Data Quality Process
Figure 2: Data Quality Process
A repeatable process for managing the steps of establishing and sustaining data quality in any organization should follow these components, based on work from a variety of quality experts (e.g., W.E. Deming, P. Crosby, L. English, T.C. Redman, D. Loshin).
- Data Discovery: The process of finding, gathering, organizing and reporting results about the organization’s critical data from a variety of sources (e.g., files/tables, record/row definitions, field/column definitions, keys)
- Data Profiling: The process of analyzing identified data in detail, comparing the data and its actual metadata to what should be stored, calculating data quality statistics and reporting the measures of quality for the data at a specific point in time
- Data Quality Rules: Based on the business requirements for each Data Quality measure/dimension, creating and refining the business and technical rules that the data must adhere to so it can be considered of sufficient quality for its intended purpose
- Data Quality Monitoring: The continued monitoring of Data Quality, based on the results of executing the Data Quality rules, and the comparison of those results to defined error thresholds, the creation and storage of Data Quality exceptions and the generation of appropriate notifications
- Data Quality Reporting: Creating, delivering and refining reports, dashboards and scorecards used to identify trends against stated Data Quality measures and to examine detailed Data Quality exceptions
- Data Remediation: The continued correction of Data Quality exceptions and issues as they are reported to appropriate staff members
Benefits of Data Quality Management
Many organizations struggle when attempting to identify the benefits of launching a data quality management program. Most data quality benefits can be attributed to cost reduction, productivity improvement, revenue enhancement, or other financial measurement.

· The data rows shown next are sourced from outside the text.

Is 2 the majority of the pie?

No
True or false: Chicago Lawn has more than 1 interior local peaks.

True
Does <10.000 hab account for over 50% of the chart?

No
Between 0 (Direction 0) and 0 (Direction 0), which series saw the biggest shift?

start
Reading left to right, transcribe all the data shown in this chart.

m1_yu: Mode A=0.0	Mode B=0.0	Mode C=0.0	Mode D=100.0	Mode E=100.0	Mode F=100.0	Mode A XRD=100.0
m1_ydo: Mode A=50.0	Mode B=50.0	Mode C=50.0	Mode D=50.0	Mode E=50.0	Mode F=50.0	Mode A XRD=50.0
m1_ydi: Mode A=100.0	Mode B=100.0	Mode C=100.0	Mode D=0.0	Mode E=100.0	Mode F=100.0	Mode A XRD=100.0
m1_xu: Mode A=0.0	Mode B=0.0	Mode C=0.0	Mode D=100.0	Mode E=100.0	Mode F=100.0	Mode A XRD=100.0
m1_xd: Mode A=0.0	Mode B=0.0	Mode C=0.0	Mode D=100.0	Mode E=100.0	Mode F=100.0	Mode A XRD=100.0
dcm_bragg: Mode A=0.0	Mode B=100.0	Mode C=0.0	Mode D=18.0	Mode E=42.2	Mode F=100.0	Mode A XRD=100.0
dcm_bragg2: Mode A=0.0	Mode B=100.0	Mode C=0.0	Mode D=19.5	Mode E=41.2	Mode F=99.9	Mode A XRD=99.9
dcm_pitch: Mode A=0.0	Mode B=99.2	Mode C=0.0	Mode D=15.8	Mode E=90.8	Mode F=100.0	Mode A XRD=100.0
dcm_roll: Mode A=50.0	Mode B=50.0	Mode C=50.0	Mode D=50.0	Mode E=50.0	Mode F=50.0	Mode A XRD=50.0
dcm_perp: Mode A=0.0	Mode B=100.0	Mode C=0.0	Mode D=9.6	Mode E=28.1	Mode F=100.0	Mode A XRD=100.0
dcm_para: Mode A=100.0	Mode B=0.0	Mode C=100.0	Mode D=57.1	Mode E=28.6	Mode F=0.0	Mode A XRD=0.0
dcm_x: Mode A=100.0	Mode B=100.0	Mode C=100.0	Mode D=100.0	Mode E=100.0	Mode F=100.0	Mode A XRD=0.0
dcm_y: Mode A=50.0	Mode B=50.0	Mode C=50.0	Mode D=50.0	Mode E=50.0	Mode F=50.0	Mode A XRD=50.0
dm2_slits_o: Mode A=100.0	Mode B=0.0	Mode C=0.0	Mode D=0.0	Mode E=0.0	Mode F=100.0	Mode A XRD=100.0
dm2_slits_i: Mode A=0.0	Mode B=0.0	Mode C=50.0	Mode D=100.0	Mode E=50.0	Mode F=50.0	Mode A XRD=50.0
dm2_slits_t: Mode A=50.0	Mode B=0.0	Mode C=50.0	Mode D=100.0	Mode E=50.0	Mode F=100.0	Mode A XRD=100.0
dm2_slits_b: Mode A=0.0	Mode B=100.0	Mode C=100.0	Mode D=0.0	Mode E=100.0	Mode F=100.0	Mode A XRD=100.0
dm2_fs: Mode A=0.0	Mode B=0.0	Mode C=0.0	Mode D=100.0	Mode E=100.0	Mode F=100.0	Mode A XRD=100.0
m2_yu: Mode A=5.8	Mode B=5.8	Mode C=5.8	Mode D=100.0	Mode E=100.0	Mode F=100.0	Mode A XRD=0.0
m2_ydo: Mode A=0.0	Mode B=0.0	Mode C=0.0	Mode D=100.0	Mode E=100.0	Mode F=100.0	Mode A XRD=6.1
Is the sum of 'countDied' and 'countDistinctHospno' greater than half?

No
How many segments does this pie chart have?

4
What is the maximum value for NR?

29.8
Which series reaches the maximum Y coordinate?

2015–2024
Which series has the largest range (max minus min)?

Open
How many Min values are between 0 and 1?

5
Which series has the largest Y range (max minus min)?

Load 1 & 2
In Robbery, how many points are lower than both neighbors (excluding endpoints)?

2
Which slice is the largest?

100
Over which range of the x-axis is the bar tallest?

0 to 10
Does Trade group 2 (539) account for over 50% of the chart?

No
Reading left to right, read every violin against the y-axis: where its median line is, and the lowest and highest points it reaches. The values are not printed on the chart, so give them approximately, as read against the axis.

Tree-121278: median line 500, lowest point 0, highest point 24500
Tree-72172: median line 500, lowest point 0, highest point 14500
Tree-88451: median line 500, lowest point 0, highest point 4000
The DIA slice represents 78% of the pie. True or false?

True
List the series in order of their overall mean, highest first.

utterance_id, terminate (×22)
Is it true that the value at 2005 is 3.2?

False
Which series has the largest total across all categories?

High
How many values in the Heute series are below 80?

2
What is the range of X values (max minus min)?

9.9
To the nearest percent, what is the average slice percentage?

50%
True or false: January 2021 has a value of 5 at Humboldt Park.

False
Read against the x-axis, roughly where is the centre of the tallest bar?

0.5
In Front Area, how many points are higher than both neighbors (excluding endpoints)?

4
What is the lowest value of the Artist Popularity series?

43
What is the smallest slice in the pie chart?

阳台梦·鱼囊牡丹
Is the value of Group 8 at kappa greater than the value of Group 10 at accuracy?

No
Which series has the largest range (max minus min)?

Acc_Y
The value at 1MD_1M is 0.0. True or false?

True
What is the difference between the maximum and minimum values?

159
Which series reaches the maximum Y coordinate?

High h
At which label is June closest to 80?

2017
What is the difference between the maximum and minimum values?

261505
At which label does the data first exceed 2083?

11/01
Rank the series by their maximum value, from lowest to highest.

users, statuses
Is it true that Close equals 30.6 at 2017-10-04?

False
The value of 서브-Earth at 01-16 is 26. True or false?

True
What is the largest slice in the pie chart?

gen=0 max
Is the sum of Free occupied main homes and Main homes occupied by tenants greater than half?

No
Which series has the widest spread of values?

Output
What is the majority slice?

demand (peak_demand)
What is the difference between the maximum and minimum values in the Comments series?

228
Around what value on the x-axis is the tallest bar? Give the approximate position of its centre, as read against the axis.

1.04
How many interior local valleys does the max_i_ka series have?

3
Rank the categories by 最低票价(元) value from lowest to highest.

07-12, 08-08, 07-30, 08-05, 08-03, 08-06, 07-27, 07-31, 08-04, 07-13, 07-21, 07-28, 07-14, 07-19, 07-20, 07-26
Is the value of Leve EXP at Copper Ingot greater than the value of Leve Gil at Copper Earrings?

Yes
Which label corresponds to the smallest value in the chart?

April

In a 2011 report, Gartner showed that 40% of the anticipated value of all business initiatives was never achieved. Poor data quality in both the planning and execution phases of these initiatives was a primary cause. In addition, poor data quality was shown to affect operational efficiency, risk mitigation, and agility by compromising the decisions made in each of these areas. Without attention to data quality and its management, many organizations incur unnecessary costs, suffer from lost revenue opportunities and experience reduced performance capabilities.
When included as part of enterprise data management, and supported by an enterprise data governance program, with an active metadata management effort and performed according to the practices recommended by all data quality experts, Data Quality Management can provide any organization with lasting benefits. The most important benefit it can offer is data that is “fit for its proper purpose.”